____ LISTED ENTRIES
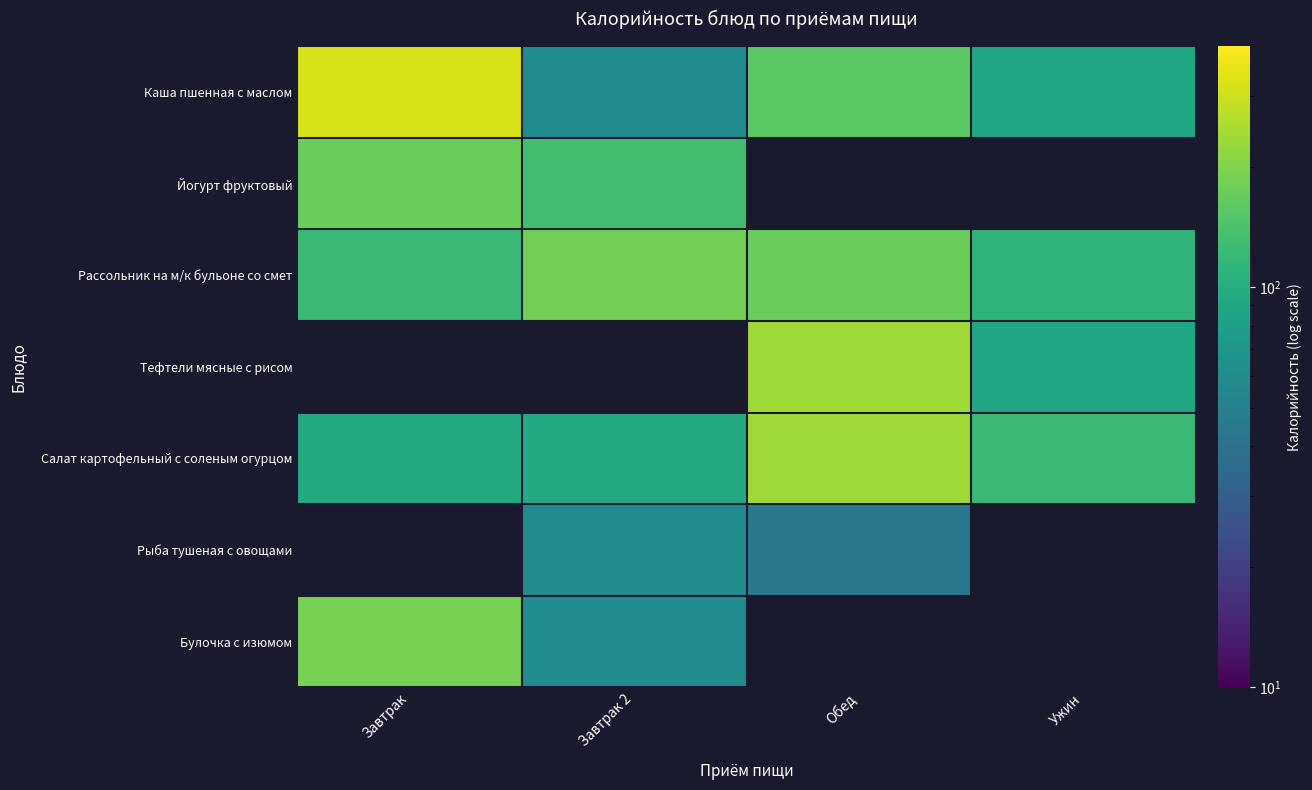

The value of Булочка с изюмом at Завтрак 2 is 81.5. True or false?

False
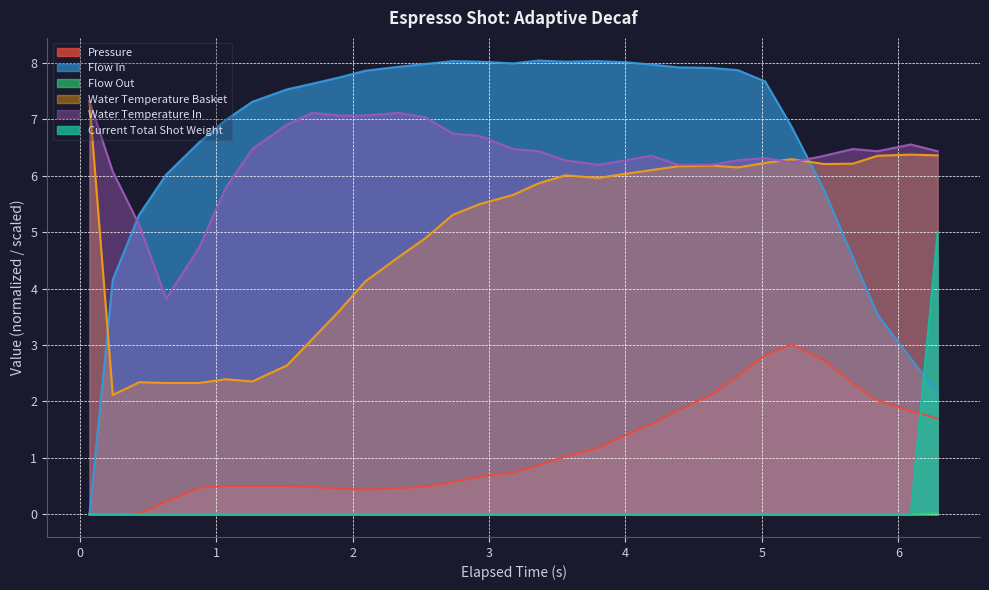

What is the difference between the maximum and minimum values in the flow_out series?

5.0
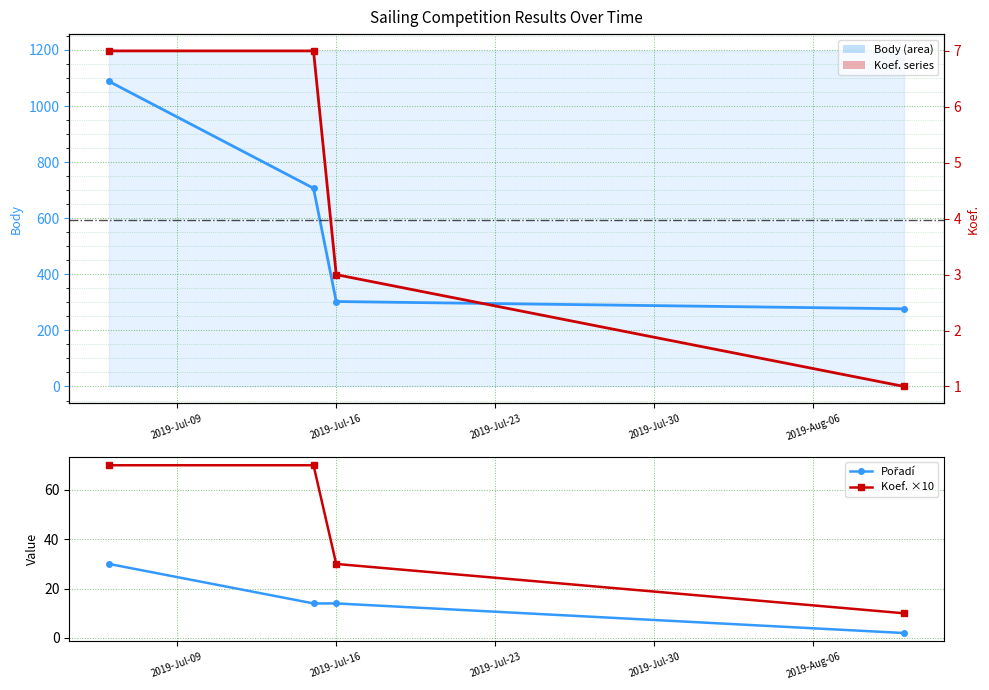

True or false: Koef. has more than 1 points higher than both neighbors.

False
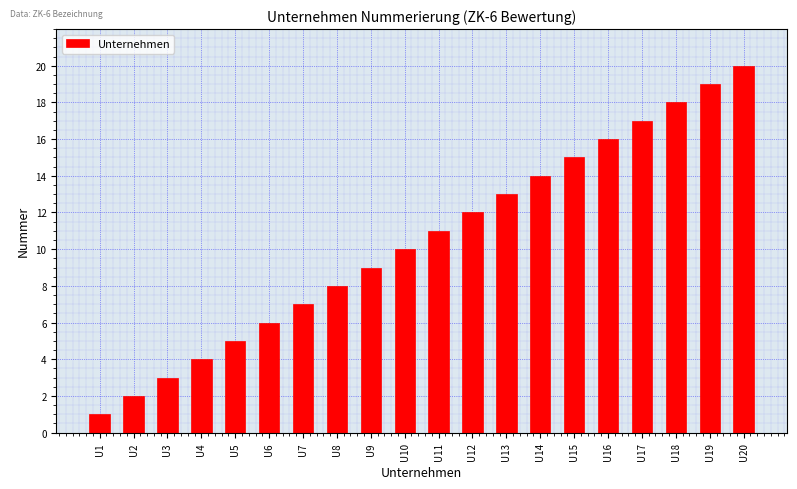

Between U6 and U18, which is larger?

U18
________
____ LISTED ENTRIES
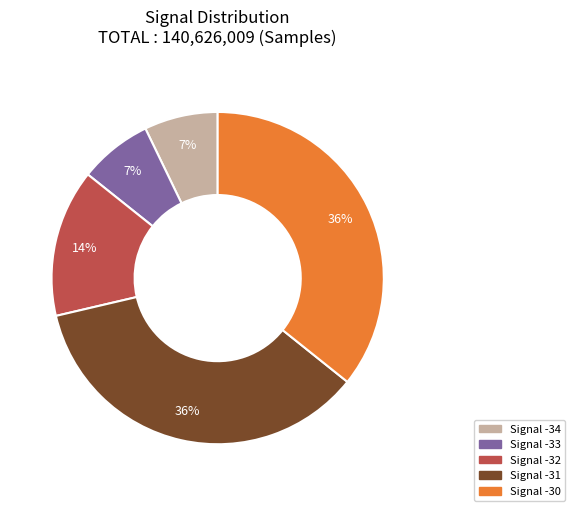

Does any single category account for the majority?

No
________
- _WHAT YOU SHOULD DO_
Reproduce the records verbatim from the line containing "What is the" through the line containing "Between U6 and U18, which is larger?", including both of those lines. Omit the pictures from your answer.

- _EXPECTED ANSWER_
What is the difference between the maximum and minimum values in the flow_out series?

5.0

True or false: Koef. has more than 1 points higher than both neighbors.

False

Between U6 and U18, which is larger?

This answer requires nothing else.